▶ **Exercise instructions**
Look through the data below and show every line that includes "Rencontre".

▶ **Input records**
▽
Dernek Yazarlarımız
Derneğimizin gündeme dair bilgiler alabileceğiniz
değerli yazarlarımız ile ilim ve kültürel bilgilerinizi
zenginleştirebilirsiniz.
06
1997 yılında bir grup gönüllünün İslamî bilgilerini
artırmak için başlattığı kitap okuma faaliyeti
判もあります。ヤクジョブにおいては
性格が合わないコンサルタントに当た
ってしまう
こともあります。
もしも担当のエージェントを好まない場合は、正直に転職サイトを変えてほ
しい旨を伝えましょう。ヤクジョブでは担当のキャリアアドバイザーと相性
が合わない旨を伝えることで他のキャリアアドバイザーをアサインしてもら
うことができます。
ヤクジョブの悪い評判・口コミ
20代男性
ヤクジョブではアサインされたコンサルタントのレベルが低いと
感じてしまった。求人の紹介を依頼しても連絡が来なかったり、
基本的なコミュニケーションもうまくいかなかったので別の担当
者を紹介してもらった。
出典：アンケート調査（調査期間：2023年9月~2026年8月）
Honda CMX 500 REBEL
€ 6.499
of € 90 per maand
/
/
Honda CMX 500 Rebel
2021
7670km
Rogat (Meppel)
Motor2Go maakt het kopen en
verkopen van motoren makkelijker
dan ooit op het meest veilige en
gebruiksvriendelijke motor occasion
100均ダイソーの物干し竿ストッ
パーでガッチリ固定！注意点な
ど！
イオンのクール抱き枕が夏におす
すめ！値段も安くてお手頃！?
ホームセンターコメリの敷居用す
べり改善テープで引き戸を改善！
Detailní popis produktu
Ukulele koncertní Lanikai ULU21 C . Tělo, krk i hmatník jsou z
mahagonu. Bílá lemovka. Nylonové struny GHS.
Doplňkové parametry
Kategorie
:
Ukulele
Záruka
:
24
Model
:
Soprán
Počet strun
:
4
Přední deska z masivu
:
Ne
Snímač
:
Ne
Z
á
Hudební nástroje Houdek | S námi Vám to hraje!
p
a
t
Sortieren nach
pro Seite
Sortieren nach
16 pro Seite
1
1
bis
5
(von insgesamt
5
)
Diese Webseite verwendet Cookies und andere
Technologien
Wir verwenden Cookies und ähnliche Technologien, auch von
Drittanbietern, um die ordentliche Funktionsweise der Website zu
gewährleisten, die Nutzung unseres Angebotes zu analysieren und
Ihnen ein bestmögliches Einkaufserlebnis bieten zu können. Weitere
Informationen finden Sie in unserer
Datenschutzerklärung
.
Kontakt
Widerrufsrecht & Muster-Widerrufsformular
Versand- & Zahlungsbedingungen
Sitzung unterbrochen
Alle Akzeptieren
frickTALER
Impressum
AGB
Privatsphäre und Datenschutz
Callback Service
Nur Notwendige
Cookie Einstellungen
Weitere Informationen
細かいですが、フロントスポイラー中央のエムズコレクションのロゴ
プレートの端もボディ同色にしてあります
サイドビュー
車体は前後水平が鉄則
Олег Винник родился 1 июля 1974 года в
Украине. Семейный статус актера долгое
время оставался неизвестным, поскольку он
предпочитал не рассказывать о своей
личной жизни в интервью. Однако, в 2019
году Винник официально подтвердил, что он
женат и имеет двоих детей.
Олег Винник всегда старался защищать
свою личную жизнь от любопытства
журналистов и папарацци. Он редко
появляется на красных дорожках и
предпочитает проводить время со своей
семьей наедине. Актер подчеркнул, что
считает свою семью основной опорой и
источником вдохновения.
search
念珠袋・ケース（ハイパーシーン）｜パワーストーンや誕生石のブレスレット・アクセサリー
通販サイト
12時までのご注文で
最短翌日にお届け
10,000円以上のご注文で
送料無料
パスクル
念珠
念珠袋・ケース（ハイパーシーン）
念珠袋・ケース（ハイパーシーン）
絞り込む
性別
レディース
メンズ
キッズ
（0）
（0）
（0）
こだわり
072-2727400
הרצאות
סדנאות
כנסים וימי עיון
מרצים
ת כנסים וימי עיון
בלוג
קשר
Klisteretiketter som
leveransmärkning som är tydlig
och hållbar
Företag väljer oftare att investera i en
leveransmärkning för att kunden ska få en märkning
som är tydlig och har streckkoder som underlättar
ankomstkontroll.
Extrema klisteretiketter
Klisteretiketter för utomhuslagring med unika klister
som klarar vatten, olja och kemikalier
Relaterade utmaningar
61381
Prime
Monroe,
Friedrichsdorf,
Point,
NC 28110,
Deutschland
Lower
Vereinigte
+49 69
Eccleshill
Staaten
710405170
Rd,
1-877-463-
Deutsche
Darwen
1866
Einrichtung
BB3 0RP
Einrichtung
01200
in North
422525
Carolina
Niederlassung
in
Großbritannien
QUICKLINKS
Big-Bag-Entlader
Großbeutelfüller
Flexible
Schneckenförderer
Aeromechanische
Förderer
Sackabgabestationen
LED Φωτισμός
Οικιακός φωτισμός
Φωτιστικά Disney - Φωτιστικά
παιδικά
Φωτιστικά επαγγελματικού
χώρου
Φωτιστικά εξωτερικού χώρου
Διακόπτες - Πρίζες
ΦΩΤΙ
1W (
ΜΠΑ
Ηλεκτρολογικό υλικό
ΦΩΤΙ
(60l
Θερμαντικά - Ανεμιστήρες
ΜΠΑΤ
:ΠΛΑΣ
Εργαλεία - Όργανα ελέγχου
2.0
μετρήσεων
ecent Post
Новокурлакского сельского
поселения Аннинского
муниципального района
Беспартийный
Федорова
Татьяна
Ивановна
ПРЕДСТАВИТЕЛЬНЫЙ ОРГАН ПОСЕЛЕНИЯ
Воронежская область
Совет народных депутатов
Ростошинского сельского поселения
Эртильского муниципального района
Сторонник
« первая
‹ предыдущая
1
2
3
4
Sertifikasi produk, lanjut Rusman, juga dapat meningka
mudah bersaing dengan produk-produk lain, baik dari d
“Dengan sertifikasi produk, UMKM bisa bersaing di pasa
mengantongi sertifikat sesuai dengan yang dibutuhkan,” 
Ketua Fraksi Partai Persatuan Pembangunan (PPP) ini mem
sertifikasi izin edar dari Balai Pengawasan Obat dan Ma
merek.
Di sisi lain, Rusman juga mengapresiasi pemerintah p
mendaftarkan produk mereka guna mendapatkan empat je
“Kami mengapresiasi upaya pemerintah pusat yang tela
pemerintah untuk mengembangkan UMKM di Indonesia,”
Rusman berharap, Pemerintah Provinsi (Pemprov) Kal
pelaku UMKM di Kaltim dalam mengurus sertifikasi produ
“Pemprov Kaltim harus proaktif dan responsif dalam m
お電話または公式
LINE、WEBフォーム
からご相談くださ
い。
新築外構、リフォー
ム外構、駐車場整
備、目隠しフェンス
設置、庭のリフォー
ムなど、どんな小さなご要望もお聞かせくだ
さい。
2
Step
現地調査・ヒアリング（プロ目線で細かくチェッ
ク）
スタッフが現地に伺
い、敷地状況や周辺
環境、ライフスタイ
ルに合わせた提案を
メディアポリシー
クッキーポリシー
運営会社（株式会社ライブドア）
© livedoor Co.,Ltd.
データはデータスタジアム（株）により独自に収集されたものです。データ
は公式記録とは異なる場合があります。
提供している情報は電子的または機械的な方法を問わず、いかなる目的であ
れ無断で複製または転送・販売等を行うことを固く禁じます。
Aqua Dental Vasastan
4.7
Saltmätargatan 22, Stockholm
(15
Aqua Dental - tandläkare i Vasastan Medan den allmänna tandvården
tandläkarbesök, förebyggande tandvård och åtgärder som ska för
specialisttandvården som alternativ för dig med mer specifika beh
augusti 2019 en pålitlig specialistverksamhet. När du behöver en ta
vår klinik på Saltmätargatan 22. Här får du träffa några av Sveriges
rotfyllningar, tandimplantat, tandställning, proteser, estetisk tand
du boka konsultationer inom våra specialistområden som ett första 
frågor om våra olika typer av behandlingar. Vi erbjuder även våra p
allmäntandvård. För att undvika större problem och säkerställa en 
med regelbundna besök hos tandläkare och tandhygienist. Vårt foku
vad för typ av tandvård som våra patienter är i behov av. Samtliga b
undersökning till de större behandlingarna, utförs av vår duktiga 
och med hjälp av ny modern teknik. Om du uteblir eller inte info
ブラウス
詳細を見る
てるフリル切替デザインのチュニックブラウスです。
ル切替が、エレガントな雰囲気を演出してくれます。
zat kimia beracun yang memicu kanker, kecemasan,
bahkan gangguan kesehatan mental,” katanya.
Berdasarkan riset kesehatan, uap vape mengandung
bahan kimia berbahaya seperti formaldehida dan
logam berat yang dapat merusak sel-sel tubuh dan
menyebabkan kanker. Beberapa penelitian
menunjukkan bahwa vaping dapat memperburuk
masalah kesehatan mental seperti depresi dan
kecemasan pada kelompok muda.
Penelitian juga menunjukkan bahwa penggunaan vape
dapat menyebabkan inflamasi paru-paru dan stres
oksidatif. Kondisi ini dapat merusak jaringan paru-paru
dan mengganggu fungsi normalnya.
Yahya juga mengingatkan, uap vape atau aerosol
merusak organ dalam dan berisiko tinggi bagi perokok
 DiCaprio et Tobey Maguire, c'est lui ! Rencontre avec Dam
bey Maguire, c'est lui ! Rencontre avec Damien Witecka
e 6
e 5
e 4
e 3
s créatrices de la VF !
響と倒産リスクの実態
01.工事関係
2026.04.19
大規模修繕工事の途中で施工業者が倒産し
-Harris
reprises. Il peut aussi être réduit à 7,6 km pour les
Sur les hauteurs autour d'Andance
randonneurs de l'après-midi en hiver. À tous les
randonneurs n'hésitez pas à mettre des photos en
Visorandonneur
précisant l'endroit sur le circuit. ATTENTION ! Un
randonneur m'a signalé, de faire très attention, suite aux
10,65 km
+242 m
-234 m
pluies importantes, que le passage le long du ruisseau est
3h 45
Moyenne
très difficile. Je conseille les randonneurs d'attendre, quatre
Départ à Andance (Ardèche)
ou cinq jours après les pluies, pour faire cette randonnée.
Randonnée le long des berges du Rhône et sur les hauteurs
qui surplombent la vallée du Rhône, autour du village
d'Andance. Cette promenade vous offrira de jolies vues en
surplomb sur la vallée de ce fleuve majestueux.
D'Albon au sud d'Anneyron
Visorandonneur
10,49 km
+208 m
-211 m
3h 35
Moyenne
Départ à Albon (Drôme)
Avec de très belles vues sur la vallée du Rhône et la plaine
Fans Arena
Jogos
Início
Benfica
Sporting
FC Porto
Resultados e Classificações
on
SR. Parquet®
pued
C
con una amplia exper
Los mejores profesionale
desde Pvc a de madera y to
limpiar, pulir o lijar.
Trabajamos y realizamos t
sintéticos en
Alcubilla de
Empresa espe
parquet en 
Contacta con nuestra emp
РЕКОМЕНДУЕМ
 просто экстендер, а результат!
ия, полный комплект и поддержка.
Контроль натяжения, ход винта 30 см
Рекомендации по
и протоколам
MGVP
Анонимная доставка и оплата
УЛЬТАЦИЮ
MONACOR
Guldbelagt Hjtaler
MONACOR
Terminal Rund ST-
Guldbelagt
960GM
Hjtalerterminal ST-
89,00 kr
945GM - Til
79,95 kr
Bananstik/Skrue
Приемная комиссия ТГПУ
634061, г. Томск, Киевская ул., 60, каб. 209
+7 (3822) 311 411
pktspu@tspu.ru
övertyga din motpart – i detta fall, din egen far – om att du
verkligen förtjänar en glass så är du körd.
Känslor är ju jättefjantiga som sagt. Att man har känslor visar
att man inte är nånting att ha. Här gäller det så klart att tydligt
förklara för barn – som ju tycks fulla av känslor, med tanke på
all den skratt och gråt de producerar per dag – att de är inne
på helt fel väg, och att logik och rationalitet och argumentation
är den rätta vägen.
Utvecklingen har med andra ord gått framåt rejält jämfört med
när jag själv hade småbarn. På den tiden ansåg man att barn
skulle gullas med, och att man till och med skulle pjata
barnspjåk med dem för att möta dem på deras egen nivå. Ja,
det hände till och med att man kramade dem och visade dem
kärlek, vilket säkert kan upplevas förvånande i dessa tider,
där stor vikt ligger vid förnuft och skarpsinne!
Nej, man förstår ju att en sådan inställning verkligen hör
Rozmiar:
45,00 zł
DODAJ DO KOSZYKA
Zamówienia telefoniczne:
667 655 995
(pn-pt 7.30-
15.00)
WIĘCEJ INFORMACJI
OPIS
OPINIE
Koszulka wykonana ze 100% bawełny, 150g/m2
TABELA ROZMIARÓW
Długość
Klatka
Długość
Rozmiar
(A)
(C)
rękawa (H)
△
▶ **Response for this exercise**
 DiCaprio et Tobey Maguire, c'est lui ! Rencontre avec Dam
bey Maguire, c'est lui ! Rencontre avec Damien Witecka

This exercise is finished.